My simplistic approach
# Millisecond precision for deltas
options(digits.secs=3)
# Load file
log.file <- read.csv("data/raw.csv", header=T)
log.file$StartTime <- as.POSIXct(log.file$StartTime ,
format="%Y-%m-%d %H:%M:%OS")
log.file$StopTime <- as.POSIXct(log.file$StopTime ,
format="%Y-%m-%d %H:%M:%OS")
range <- seq(min(log.file$StartTime), max(log.file$StopTime), by=1)
getsum <- function(tstamp) {
ret <- nrow(subset(log.file, StartTime<=tstamp & StopTime>=tstamp))
return(ret)
}
dset <- frame()
dset$TIME <- range
dset$COUNT <- lapply(range, getsum)
plot(dset$TIME, dset$COUNT)
A better solution
While this doesn't exactly meet the criteria I laid out earlier (i.e. doesn't fill in time gaps), it does give me a graph close to what I'm looking for.
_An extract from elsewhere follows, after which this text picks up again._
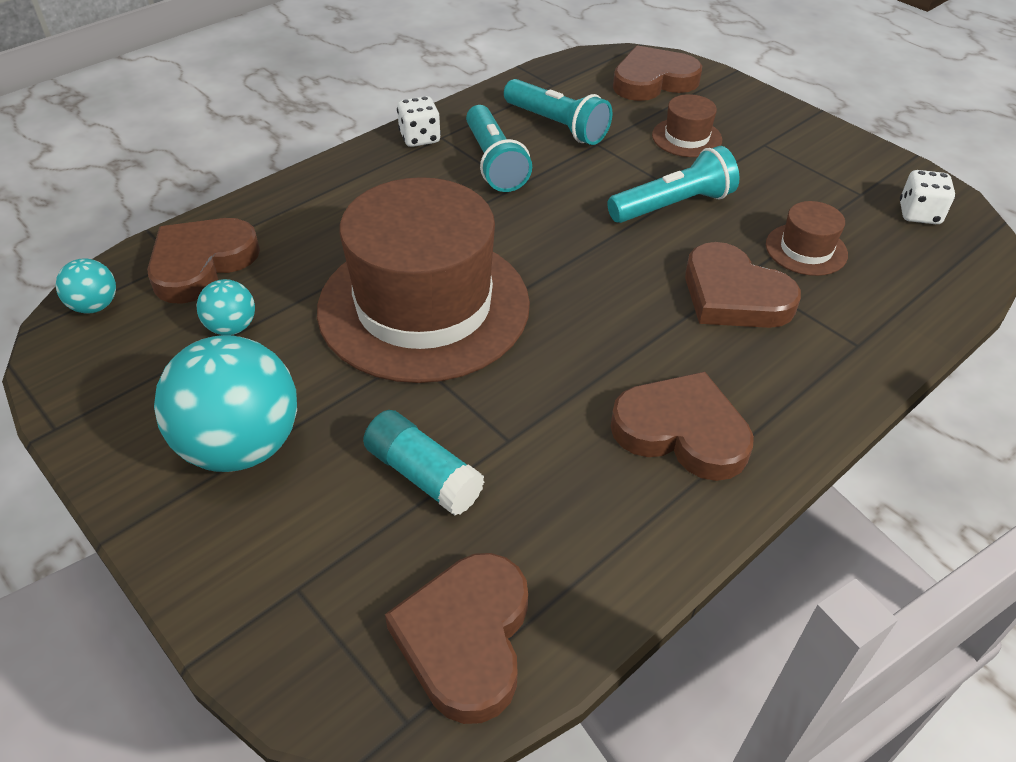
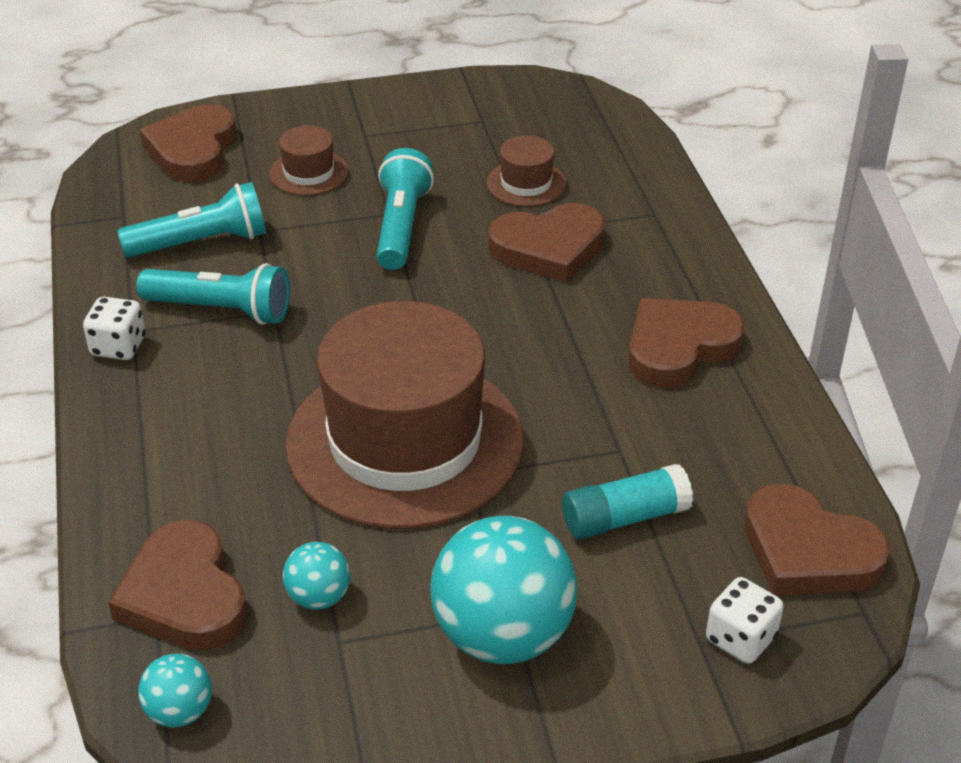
camera: 60 degrees left, 5 degrees down
(919, 214) = (534, 106): white dice -> white dice (740, 638)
However, if there is a solution that hits the two points I asked for earlier, I'm still interested.
# Millisecond precision for deltas
options(digits.secs=3)
# Load file
log.file <- read.csv("data/raw.csv", header=T)
log.file$StartTime <- as.POSIXct(log.file$StartTime ,
format="%Y-%m-%d %H:%M:%OS")
log.file$StopTime <- as.POSIXct(log.file$StopTime ,
format="%Y-%m-%d %H:%M:%OS")
# Create data frames for query start times and query stop times
# and give them +1 and -1 values
queries.start <- data.frame(Time=log.file$StartTime, Value=1)
queries.stop <- data.frame(Time=log.file$StopTime, Value=-1)
# Merge the two together and order by time
queries.both <- rbind(queries.start, queries.stop)
queries.both <- queries.both[with(queries.both, order(Time)), ]
# Create a cumulative sum data frame, and plot the results
queries.sum <- data.frame(Time=queries.both$Time, Queries=cumsum(queries.both$Value))
plot(queries.sum, type="l")